Music is powerful. The songs we hear, and not just the ones we listen to by choice, form a soundscape for our lives and our lifting. It is inevitable that you will have a musical backdrop while you train. Have you ever been in a gym where music wasn’t playing? When we’re building a playlist for a session, most of us don’t consider the significance that the music we’re selecting may take on while we’re listening to it in the same way we don’t usually have any advanced warning of a night where lasting memories will be made. But when these special training sessions come together with the right sonic backdrop, the power of the memories produced can be lifelong. Here’s our soundtrack for your first year of weightlifting.

Track 1: Help! (The Beatles)

It’s no coincidence that this is the first track. You are going to need help in your first year of weightlifting and you cannot start building a relationship with a coach early enough. On the face of it, the sport of Olympic Weightlifting is simple: Lift as much weight as possible using two different but essentially alike techniques. However, weightlifting is anything but simple. There may be athletes out there who are self-taught, but I sure haven’t met any. Invest in yourself and your long-term lifting career and find a club to join and a coach to learn from on day one. It’s not just about cutting down the learning curve; it’s about safety, too.

Track 2: Don’t Stop Me Now (Queen)

As a new lifter, you’ll feel unstoppable. Once you’ve got the basic technique nailed, you’ll be on PR fast track: I’m talking a new PR at least every month-maybe even more frequently! This is addictive and the Olylifting equivalent of the honeymoon period. Everybody loves a PR, and yes, they are kind of the point of weightlifting. But don’t get side tracked with always lifting as heavy as possible. What you need in your first year is lots of time to develop sound technique. If you load up the bar too much, then the drills you’re doing will be sub optimal.

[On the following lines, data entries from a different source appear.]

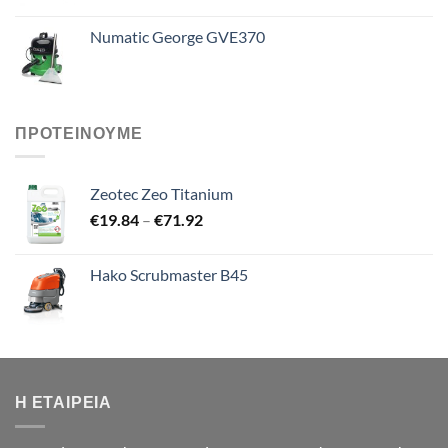
Numatic George GVE370
ΠΡΟΤΕΙΝΟΥΜΕ
Zeotec Zeo Titanium
Price
€
19.84
–
€
71.92
range:
€19.84
Hako Scrubmaster B45
through
€71.92
Η ΕΤΑΙΡΕΊΑ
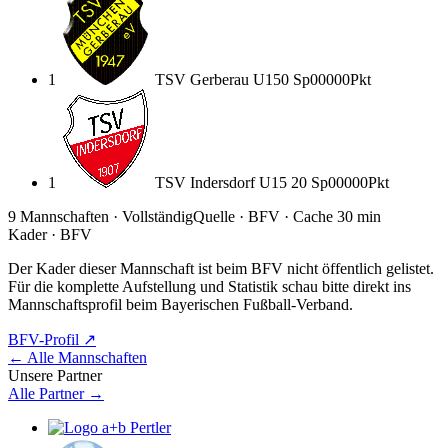
1
TSV Gerberau U15
0
Sp
0
0
0
0
0
Pkt
1
TSV Indersdorf U15 2
0
Sp
0
0
0
0
0
Pkt
9 Mannschaften · Vollständig
Quelle · BFV · Cache 30 min
Kader · BFV
Der Kader dieser Mannschaft ist beim BFV nicht öffentlich gelistet.
Für die komplette Aufstellung und Statistik schau bitte direkt ins
Mannschafts­profil beim Bayerischen Fußball-Verband.
BFV-Profil ↗
← Alle Mannschaften
Unsere Partner
Alle Partner →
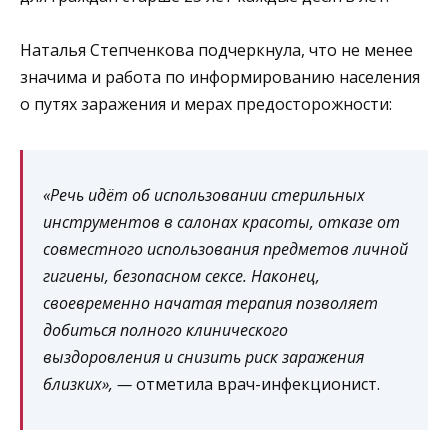
Наталья Степченкова подчеркнула, что не менее
значима и работа по информированию населения
о путях заражения и мерах предосторожности:
«Речь идёт об использовании стерильных
инструментов в салонах красоты, отказе от
совместного использования предметов личной
гигиены, безопасном сексе. Наконец,
своевременно начатая терапия позволяет
добиться полного клинического
выздоровления и снизить риск заражения
близких», —
отметила врач-инфекционист.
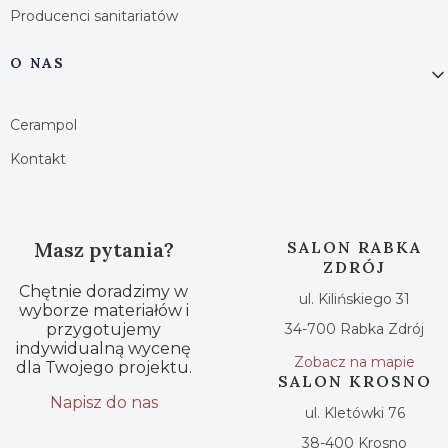
Producenci sanitariatów
O NAS
Cerampol
Kontakt
Masz pytania?
SALON RABKA
ZDRÓJ
Chętnie doradzimy w
ul. Kilińskiego 31
wyborze materiałów i
przygotujemy
34-700 Rabka Zdrój
indywidualną wycenę
Zobacz na mapie
dla Twojego projektu.
SALON KROSNO
Napisz do nas
ul. Kletówki 76
38-400 Krosno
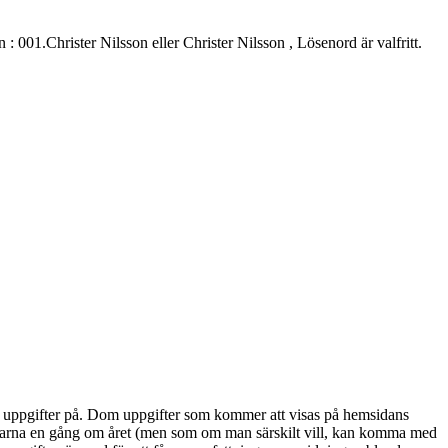
.Christer Nilsson eller Christer Nilsson , Lösenord är valfritt.
alla uppgifter på. Dom uppgifter som kommer att visas på hemsidans
marna en gång om året (men som om man särskilt vill, kan komma med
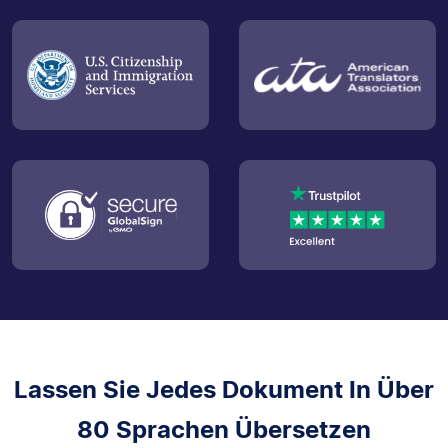
Lassen Sie Jedes Dokument In Über
80 Sprachen Übersetzen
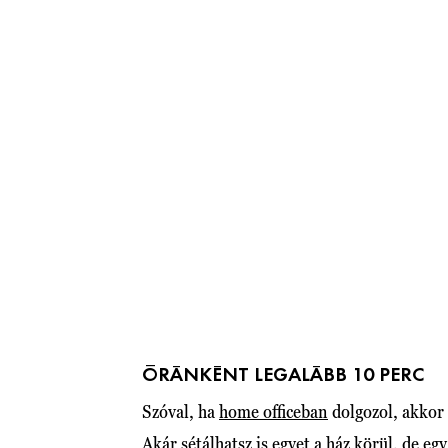
ÓRÁNKÉNT LEGALÁBB 10 PERC
Szóval, ha
home officeban
dolgozol, akkor 
Akár sétálhatsz is egyet a ház körül, de eg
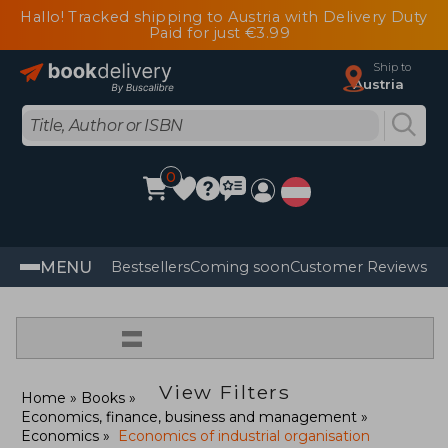
Hallo! Tracked shipping to Austria with Delivery Duty
Paid for just €3.99
Ship to
Austria
0
MENU
Bestsellers
Coming soon
Customer Reviews
=
View Filters
Home
Books
Economics, finance, business and management
Economics
Economics of industrial organisation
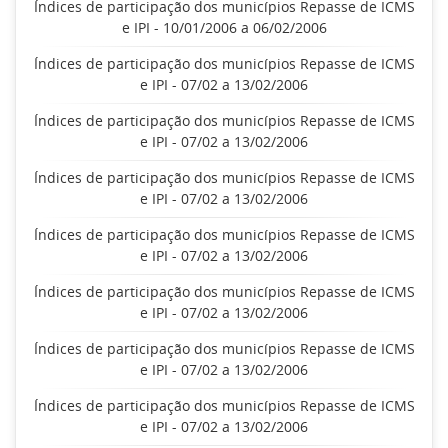
Índices de participação dos municípios Repasse de ICMS
e IPI - 10/01/2006 a 06/02/2006
Índices de participação dos municípios Repasse de ICMS
e IPI - 07/02 a 13/02/2006
Índices de participação dos municípios Repasse de ICMS
e IPI - 07/02 a 13/02/2006
Índices de participação dos municípios Repasse de ICMS
e IPI - 07/02 a 13/02/2006
Índices de participação dos municípios Repasse de ICMS
e IPI - 07/02 a 13/02/2006
Índices de participação dos municípios Repasse de ICMS
e IPI - 07/02 a 13/02/2006
Índices de participação dos municípios Repasse de ICMS
e IPI - 07/02 a 13/02/2006
Índices de participação dos municípios Repasse de ICMS
e IPI - 07/02 a 13/02/2006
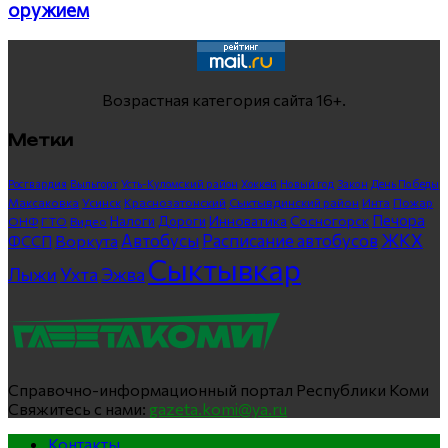
оружием
Возрастная категория сайта 16+.
Метки
Росгвардия
Выльгорт
Усть-Куломский район
Хоккей
Новый год
Закон
День Победы
Максаковка
Усинск
Краснозатонский
Сыктывдинский район
Инта
Пожар
Печора
Инноватика
Сосногорск
ГТО
Видео
Налоги
Дороги
ОНФ
ЖКХ
Автобусы
Расписание автобусов
ФССП
Воркута
Сыктывкар
Лыжи
Ухта
Эжва
Справочно-информационный портал Республики Коми
Свяжитесь с нами:
gazeta.komi@ya.ru
Контакты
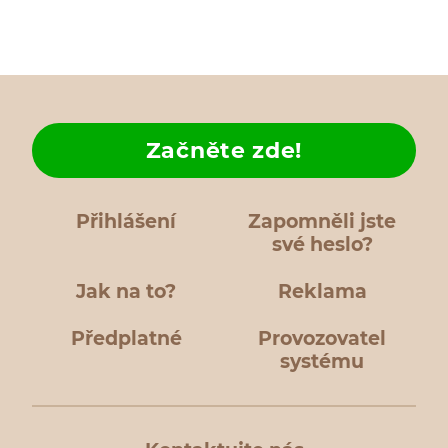
Začněte zde!
Přihlášení
Zapomněli jste
své heslo?
Jak na to?
Reklama
Předplatné
Provozovatel
systému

Track 3: He’s Misstra Know It All (Stevie Wonder)

You’re gonna try to run before you can walk, especially if you are a guy. The best advice I can offer here is don’t be a know it all. Swallow your pride and listen to your coach instead. We’ve all witnessed it: The coach is watching a lifter who keeps missing a heavy lift. The coach walks over and suggests the lifter reduce the weight and do a specific drill for half an hour. The lifter refuses to give up on the heavy lift and keeps on missing. Most of us are going to find ourselves in this scene at some point. Make the choice to listen to your coach and stop making life hard for yourself!

Track 4: I Need A Dollar (Aloe Blacc)

Starting a new sport is expensive right? And nothing makes you feel ‘part of it’ quite like buying the right gear. However, in weightlifting you can get off relatively lightly; for a kick off, you won’t need to buy a bar, weight plates, squat rack, etc. Just find a decent gym or weightlifting club and let them carry the cost of buying and maintaining all that hardware. Your biggest outlay is going to be shoes. Get some, end of discussion! Literally almost any gym clothes will do, so only buy specialist gear after you’ve paid for those shoes. And never, ever spend more than the price of a cup of coffee on wrist wraps!

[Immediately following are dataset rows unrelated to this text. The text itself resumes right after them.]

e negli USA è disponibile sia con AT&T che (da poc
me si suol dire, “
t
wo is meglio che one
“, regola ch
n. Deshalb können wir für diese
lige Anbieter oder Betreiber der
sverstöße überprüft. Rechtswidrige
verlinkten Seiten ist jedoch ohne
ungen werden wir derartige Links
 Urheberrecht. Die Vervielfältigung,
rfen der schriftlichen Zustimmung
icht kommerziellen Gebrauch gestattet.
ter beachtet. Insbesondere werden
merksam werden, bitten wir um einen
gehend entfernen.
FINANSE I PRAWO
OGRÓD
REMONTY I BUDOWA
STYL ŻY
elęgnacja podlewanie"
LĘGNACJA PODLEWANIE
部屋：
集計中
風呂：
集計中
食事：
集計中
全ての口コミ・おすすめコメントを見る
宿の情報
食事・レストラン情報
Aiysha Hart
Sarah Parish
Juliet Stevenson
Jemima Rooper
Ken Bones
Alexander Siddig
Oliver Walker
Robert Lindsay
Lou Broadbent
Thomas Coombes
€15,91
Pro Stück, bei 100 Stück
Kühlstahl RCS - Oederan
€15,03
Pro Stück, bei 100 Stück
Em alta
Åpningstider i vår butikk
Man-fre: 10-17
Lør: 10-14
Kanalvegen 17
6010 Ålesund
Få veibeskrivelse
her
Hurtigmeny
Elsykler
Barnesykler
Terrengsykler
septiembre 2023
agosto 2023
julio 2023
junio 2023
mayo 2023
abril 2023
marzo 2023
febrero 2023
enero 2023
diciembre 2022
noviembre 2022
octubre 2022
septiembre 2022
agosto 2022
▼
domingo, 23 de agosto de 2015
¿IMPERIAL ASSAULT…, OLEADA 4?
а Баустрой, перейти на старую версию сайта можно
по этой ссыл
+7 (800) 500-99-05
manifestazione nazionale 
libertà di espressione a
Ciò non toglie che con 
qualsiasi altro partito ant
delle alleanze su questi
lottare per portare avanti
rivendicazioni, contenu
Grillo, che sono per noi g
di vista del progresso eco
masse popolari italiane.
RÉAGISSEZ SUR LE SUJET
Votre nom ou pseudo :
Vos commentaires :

Track 5: The Boys Are Back In Town (Thin Lizzy)


Did you know that weightlifting is a team sport? It’s true that there’s only one person on the platform when the clock is ticking, but it is an Olympic sport and this means that a country will send its squad or team to represent it. Weightlifting is still a niche sport in the UK and US, and so can be a lonely game to play. Because it’s not easy to find other athletes, when you do, you’ll generally find that you bond quickly and easily. And because this is a sport where you’ll suffer, struggle, fail, and succeed together, those bonds will be made super strong under the pressure of shared adversity.

Track 6: Train In Vain (The Clash)


Here comes the ‘F’ word. Failure. There. I said it. I can’t hide the truth from you. You will fail. Sometimes you’ll fail a couple of lifts, sometimes you’ll spend a month working on one weakness before you can move forward. Failing sucks. Nobody likes it. It’s hard to keep these moments of struggle in perspective and occasionally the only solution is to strip the bar, pack up, and go home. These dark moments are when those friends you made earlier make the difference between quitting altogether and living to fight another day.

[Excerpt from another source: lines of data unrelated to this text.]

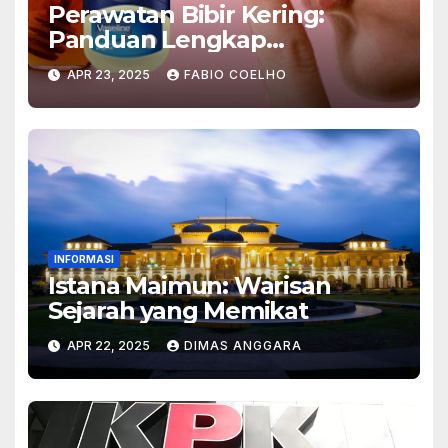
Perawatan Bibir Kering:
Panduan Lengkap
Berdasarkan Pengalaman
APR 23, 2025
FABIO COELHO
Pribadi
INFORMASI
Istana Maimun: Warisan
Sejarah yang Memikat
APR 22, 2025
DIMAS ANGGARA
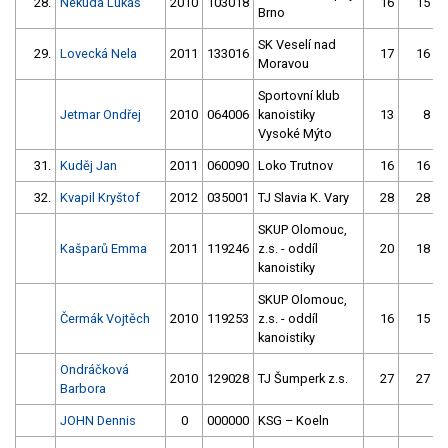
28.
Nekuda Lukáš
2010
103018
16
15
Brno
SK Veselí nad
29.
Lovecká Nela
2011
133016
17
16
Moravou
Sportovní klub
Jetmar Ondřej
2010
064006
kanoistiky
13
8
Vysoké Mýto
31.
Kuděj Jan
2011
060090
Loko Trutnov
16
16
32.
Kvapil Kryštof
2012
035001
TJ Slavia K. Vary
28
28
SKUP Olomouc,
Kašparů Emma
2011
119246
z.s. - oddíl
20
18
kanoistiky
SKUP Olomouc,
Čermák Vojtěch
2010
119253
z.s. - oddíl
16
15
kanoistiky
Ondráčková
2010
129028
TJ Šumperk z.s.
27
27
Barbora
JOHN Dennis
0
000000
KSG – Koeln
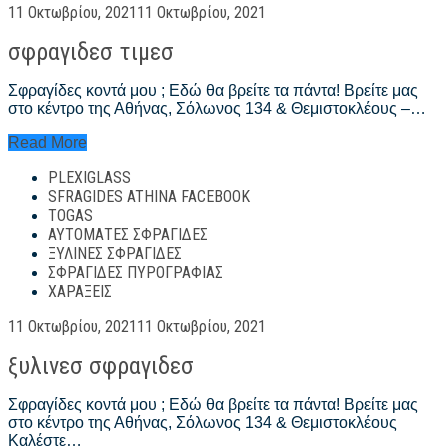
Posted
11 Οκτωβρίου, 2021
11 Οκτωβρίου, 2021
on
σφραγιδεσ τιμεσ
Σφραγίδες κοντά μου ; Εδώ θα βρείτε τα πάντα! Βρείτε μας
στο κέντρο της Αθήνας, Σόλωνος 134 & Θεμιστοκλέους –…
σφραγιδεσ
Read More
τιμεσ
PLEXIGLASS
SFRAGIDES ATHINA FACEBOOK
TOGAS
ΑΥΤΌΜΑΤΕΣ ΣΦΡΑΓΊΔΕΣ
ΞΎΛΙΝΕΣ ΣΦΡΑΓΊΔΕΣ
ΣΦΡΑΓΊΔΕΣ ΠΥΡΟΓΡΑΦΊΑΣ
ΧΑΡΆΞΕΙΣ
Posted
11 Οκτωβρίου, 2021
11 Οκτωβρίου, 2021
on
ξυλινεσ σφραγιδεσ
Σφραγίδες κοντά μου ; Εδώ θα βρείτε τα πάντα! Βρείτε μας
στο κέντρο της Αθήνας, Σόλωνος 134 & Θεμιστοκλέους
Καλέστε…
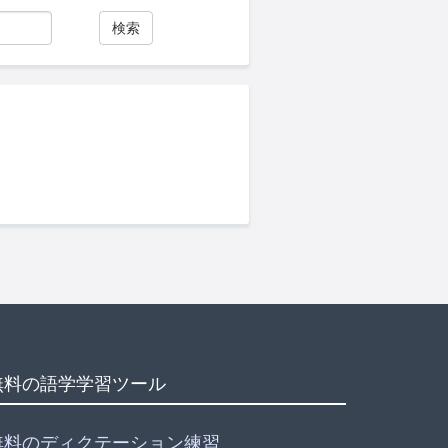
検索
無料の語学学習ツール
無料のディクテーション練習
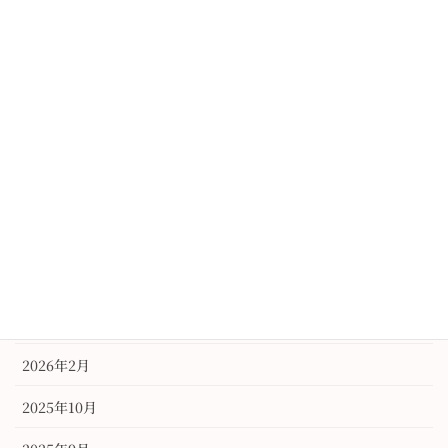
イベント
レンタル
振袖
未分類
訪問着
アーカイブ
2026年6月
2026年3月
2026年2月
2025年10月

Track 7: Everybody Hurts (R.E.M.)


It’s pretty likely you will get hurt in your first year. Injury can be a taboo subject, especially among athletes with a background in something like CrossFit. In my experience, there are three distinct stages of injury: denial, acceptance, and healing. When you pick up an injury, your first thought will usually be, “I can still train with this, right?” If the injury is anywhere between your toes and the top of your head and it hurts to pick up a dead bar then the answer is likely to be no, so accept it and get healing.
Most of us will train when we shouldn’t; we are strength athletes and in many ways we are comfortable being uncomfortable. But a lost week now is better than a lost year because you pushed through the pain and made things worse. Try to apply the level of effort to healing that you do to training.

Track 8: Eye Of The Tiger (Survivor)


You’ll get injured, but you’ll come back. When you do, you’ll need a cheesy but uplifting song in your playlist, because recovery can be as much a mental as a physical battle. With each injury comes a new fear based on the circumstances that lead to the unhappy event. It can help to fill your head with the right music to drown out that inner demon.

Track 9: We Are The Champions (Queen, again)


You might not make it on to the Olympic squad in the first year, but don’t let that stop you feeling like a champ; sticking at such a challenging sport for so long is an achievement in itself. The first year in weightlifting is special; it’s intense and hugely rewarding in terms of results. The early months are also the optimum time to lay down solid foundations for your weightlifting career and to learn lessons that will keep you in the game when it gets tough.

We’ve put these songs in a Spotify playlist*: listen to them during your first year and then make sure to come back to it in the future so you can reminisce from time to time about your weightlifting honeymoon period. Maybe in your second year you’ll be able to use some of these to get you psyched or remind you that you will get through a tough time because you did before.

*Ed. note: Apologies for the Beatles cover band; the original was mysteriously unavailable on Spotify.